[Collected data]

***

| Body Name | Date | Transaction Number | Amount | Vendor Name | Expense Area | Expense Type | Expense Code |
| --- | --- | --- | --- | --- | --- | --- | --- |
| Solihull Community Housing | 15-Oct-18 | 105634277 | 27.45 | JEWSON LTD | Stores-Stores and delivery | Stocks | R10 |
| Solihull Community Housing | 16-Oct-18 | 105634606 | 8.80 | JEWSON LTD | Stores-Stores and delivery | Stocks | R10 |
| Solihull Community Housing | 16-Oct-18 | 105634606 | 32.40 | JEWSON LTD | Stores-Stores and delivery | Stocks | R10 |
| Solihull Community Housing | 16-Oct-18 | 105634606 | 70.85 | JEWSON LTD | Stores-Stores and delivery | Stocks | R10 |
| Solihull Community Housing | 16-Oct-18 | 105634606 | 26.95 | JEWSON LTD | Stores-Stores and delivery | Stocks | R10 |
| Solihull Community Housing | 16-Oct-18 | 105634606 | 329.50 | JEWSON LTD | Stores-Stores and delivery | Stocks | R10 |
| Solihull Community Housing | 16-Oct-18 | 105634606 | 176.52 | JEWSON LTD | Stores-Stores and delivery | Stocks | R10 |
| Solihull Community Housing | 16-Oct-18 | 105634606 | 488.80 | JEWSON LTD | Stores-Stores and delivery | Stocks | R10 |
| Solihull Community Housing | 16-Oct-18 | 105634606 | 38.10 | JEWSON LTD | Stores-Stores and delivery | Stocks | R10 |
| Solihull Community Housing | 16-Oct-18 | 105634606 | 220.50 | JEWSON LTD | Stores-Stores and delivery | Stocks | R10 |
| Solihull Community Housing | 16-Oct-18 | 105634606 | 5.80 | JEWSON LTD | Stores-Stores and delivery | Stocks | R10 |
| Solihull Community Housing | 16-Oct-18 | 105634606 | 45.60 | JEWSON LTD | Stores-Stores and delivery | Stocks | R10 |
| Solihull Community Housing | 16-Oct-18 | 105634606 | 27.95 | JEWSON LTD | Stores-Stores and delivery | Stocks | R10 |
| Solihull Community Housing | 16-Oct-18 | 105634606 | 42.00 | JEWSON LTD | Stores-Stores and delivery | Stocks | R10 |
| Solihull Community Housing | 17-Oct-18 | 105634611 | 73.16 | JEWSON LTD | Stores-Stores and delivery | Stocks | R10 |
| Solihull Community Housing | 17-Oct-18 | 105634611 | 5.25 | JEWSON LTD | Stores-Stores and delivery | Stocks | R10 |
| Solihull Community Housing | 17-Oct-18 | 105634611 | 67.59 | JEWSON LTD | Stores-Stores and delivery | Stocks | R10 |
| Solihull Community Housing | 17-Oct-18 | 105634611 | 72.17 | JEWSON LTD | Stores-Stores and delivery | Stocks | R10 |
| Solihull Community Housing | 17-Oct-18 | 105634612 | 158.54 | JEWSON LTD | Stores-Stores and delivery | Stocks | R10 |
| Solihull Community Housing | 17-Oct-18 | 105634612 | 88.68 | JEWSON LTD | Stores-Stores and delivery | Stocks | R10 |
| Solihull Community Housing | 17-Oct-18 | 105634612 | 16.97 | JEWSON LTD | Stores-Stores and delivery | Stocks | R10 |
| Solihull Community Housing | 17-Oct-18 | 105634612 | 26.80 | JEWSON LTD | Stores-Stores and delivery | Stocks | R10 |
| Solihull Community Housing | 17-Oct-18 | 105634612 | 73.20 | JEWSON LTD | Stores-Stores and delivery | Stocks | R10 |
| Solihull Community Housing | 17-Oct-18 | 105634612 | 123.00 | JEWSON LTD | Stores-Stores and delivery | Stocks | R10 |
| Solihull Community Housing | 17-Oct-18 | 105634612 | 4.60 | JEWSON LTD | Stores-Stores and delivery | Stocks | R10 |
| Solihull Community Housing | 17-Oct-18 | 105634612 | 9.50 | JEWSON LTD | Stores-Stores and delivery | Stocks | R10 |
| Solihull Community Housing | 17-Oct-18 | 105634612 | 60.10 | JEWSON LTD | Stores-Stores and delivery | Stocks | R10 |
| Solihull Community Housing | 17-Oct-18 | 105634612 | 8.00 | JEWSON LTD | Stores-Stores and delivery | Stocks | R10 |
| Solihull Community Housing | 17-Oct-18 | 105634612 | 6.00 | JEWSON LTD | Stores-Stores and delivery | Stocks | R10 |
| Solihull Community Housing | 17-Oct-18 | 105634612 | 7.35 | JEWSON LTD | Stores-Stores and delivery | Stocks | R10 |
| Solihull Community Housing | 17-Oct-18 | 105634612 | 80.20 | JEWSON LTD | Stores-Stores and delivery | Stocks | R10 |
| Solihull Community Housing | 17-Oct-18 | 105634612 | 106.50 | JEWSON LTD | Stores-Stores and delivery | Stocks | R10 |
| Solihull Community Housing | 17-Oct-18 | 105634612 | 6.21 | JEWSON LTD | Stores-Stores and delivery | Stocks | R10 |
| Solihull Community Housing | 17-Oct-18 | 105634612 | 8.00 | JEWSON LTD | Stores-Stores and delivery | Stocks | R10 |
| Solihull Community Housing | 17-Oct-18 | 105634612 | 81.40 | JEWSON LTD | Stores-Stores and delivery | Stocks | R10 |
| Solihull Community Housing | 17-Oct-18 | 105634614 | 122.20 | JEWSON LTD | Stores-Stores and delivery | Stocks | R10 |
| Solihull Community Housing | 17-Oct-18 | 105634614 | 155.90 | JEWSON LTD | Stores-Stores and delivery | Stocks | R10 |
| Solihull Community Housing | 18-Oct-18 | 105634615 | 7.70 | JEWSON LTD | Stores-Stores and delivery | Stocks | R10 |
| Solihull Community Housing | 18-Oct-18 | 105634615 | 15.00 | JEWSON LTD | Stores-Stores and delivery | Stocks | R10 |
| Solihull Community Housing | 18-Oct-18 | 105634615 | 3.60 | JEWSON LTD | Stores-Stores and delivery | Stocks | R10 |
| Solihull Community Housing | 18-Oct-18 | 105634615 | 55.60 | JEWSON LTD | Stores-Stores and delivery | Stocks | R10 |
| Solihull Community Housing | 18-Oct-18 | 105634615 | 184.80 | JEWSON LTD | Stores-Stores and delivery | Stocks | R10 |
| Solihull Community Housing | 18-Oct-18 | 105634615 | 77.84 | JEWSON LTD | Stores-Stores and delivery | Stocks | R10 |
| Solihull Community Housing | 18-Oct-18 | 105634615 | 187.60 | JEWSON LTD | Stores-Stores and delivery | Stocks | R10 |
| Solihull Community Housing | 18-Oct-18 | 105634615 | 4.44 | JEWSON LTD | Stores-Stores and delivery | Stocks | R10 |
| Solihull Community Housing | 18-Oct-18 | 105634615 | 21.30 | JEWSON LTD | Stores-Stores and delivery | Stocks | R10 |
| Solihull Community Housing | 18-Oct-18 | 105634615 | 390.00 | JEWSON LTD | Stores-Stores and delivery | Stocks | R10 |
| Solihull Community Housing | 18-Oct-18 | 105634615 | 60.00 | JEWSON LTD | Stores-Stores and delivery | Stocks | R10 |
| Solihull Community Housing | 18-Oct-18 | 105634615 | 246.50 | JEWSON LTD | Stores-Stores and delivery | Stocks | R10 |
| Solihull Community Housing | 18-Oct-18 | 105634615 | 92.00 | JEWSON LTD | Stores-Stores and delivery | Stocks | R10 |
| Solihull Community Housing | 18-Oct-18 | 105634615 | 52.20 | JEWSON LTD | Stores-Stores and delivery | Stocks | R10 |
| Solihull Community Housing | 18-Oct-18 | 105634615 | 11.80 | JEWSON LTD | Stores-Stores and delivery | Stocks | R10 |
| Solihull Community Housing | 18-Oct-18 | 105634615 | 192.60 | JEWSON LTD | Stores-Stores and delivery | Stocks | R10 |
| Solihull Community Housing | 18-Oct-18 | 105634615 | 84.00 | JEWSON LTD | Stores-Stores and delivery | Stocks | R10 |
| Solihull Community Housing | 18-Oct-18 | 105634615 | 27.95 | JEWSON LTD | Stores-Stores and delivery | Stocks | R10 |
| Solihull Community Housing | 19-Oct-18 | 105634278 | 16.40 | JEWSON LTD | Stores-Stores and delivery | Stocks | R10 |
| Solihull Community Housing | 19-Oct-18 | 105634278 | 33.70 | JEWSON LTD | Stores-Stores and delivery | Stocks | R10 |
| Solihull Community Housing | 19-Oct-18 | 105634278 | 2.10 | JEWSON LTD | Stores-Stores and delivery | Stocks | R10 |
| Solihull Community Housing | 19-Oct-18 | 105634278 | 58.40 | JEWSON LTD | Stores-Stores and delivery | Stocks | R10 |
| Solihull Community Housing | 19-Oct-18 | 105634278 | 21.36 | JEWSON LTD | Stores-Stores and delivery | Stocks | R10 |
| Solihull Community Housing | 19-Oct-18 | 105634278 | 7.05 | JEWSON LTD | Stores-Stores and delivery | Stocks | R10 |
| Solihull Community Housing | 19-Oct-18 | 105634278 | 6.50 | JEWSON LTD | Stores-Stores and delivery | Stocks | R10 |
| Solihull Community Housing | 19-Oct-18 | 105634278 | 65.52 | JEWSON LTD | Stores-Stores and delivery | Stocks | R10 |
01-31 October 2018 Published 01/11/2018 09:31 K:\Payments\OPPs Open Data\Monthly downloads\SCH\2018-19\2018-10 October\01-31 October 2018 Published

***

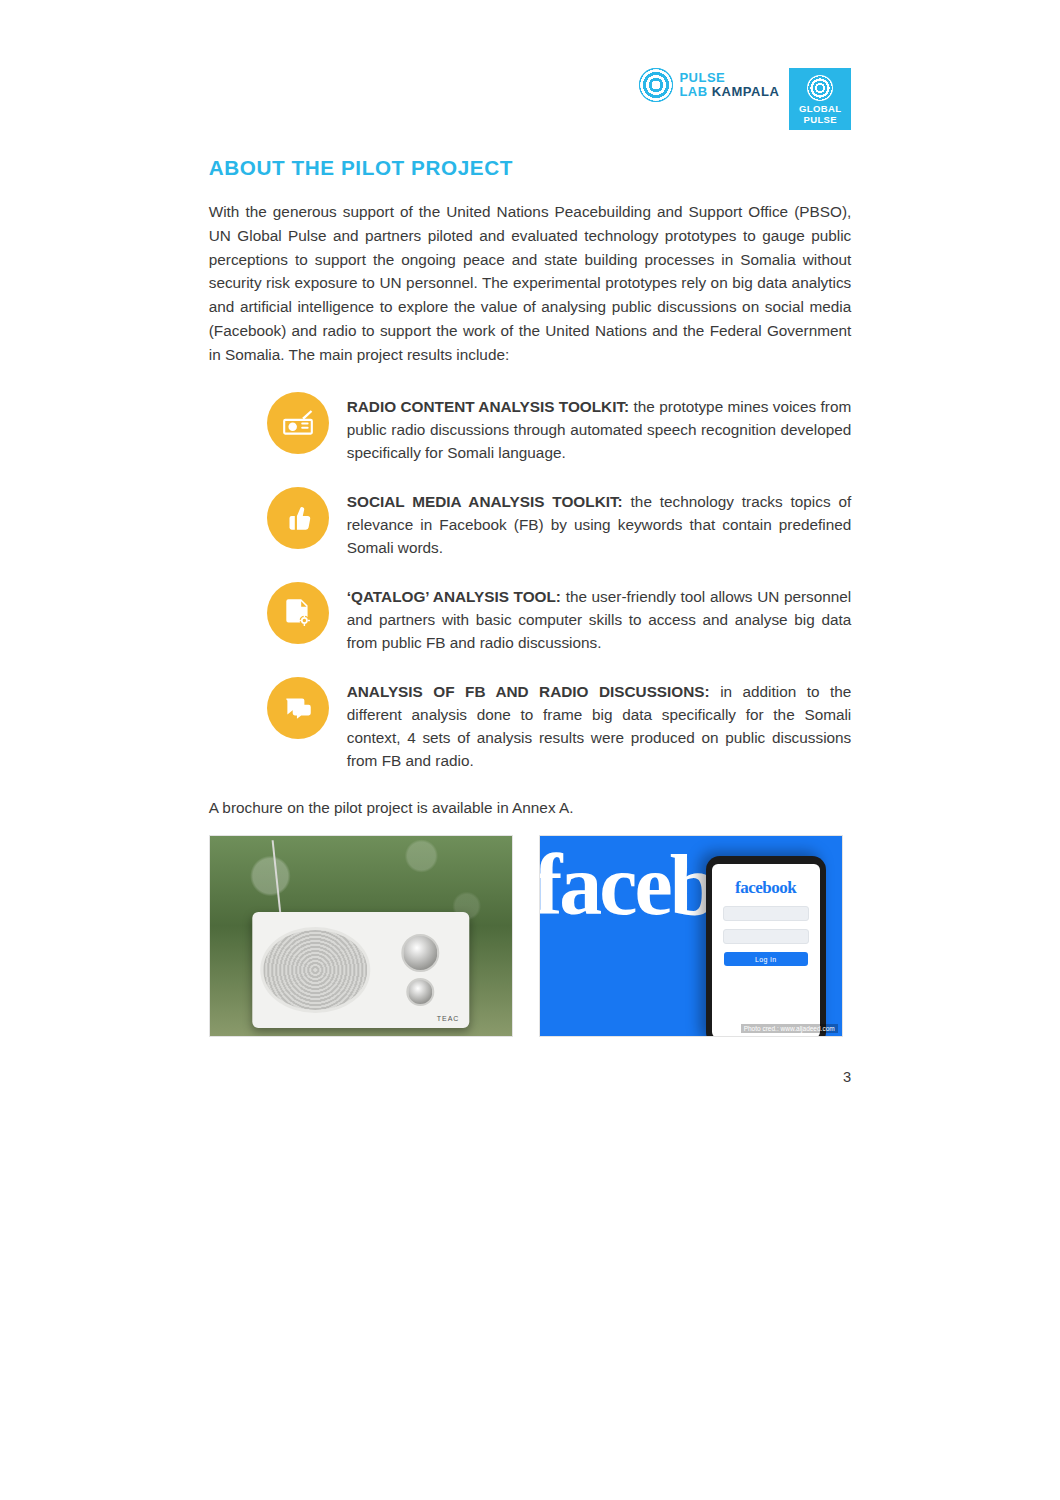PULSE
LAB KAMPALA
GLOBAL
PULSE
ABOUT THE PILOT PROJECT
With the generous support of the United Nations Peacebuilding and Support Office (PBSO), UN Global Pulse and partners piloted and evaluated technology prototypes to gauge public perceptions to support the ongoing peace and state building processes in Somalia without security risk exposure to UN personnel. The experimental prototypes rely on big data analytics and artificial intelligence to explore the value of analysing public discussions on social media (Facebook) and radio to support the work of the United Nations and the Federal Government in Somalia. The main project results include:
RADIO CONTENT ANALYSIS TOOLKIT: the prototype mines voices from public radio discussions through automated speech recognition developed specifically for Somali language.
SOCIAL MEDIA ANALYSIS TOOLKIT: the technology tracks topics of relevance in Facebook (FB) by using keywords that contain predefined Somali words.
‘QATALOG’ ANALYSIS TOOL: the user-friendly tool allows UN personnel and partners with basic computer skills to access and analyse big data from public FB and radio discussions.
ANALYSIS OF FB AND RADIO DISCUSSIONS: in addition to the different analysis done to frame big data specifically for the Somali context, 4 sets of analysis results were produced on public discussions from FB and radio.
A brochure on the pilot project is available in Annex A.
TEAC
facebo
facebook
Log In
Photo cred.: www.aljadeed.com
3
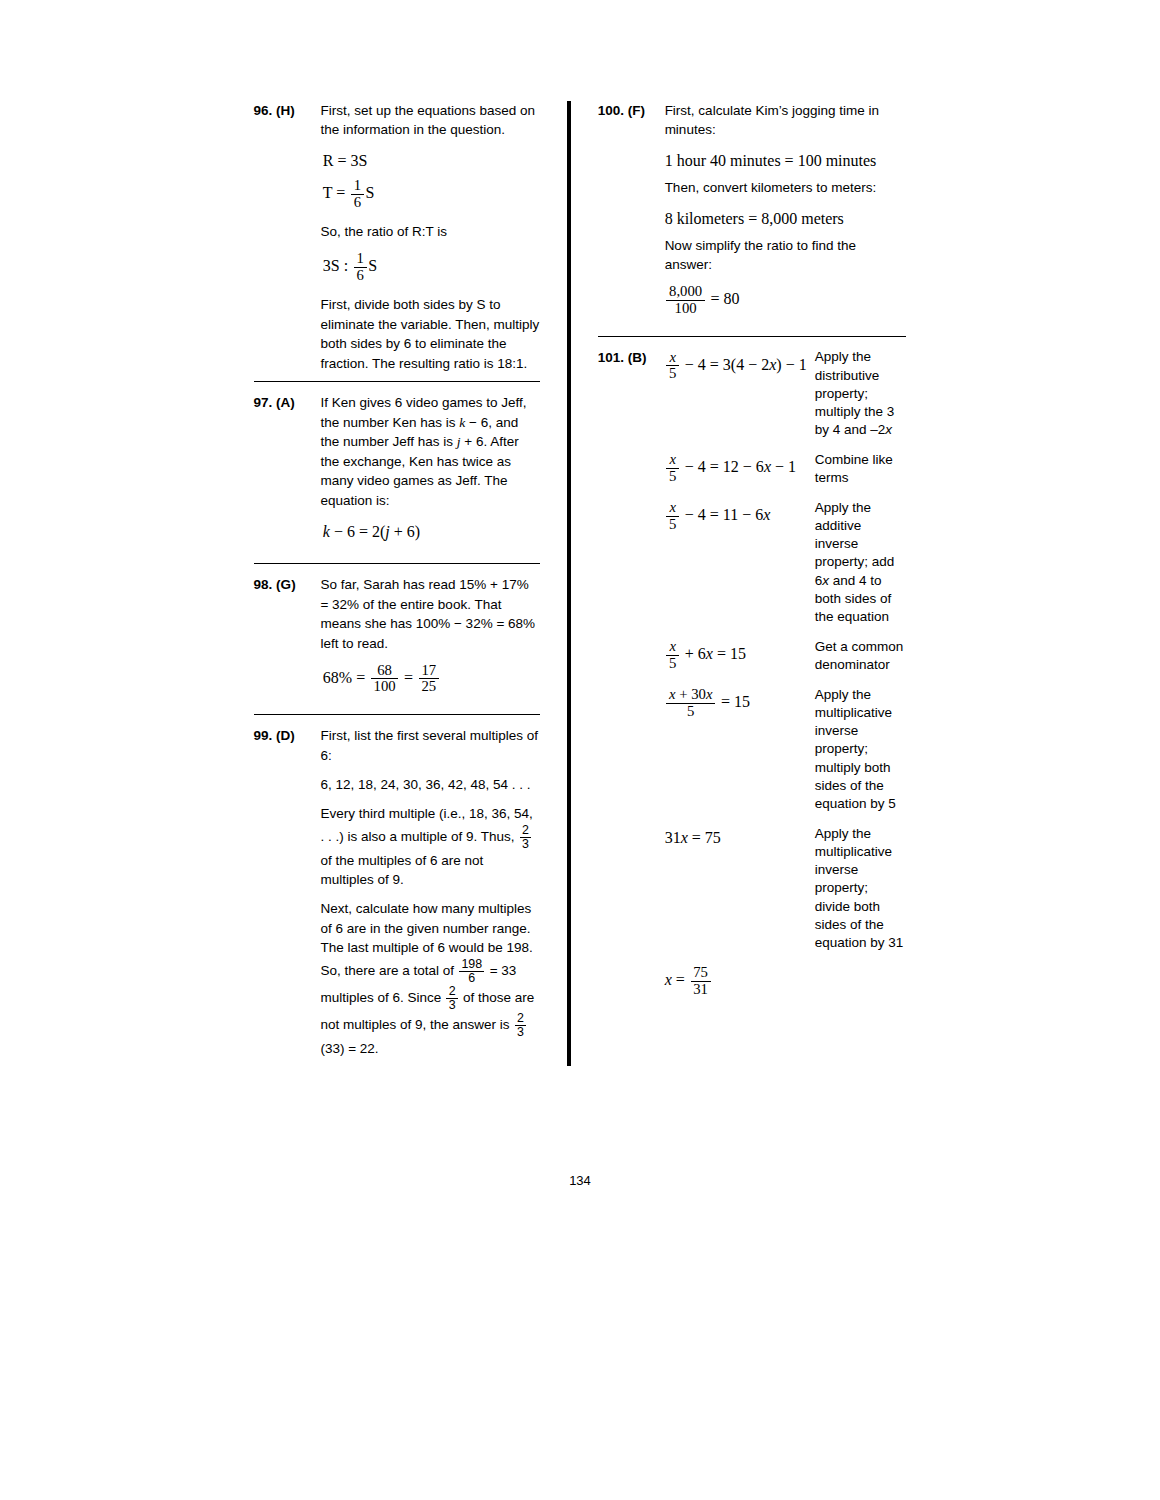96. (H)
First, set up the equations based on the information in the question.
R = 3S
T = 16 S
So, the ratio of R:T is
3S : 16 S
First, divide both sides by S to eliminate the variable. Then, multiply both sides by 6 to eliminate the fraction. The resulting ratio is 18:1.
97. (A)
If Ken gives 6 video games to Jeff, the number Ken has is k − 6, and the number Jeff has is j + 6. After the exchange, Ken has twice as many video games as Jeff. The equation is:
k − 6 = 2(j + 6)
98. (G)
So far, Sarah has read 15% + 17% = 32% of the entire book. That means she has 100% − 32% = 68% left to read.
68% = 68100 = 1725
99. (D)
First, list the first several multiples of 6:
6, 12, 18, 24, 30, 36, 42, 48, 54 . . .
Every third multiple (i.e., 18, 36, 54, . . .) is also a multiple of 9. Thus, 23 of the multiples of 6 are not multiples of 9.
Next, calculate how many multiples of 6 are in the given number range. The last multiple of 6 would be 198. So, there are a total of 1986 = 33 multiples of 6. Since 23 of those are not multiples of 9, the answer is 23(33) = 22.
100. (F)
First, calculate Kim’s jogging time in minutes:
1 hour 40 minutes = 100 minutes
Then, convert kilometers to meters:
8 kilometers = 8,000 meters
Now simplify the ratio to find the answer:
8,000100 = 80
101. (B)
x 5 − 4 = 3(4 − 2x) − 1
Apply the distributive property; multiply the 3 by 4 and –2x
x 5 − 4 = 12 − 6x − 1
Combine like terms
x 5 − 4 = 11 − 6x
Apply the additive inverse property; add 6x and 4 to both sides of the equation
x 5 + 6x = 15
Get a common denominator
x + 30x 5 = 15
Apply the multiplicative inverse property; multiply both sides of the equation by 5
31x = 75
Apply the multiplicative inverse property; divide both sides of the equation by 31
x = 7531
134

***

→ Assignment
In the records above, which lines hold the string "calculate"? Copy each one.

→ Task result
Next, calculate how many multiples of 6 are in the given number range. The last multiple of 6 would be 198. So, there are a total of 1986 = 33 multiples of 6. Since 23 of those are not multiples of 9, the answer is 23(33) = 22.
First, calculate Kim’s jogging time in minutes:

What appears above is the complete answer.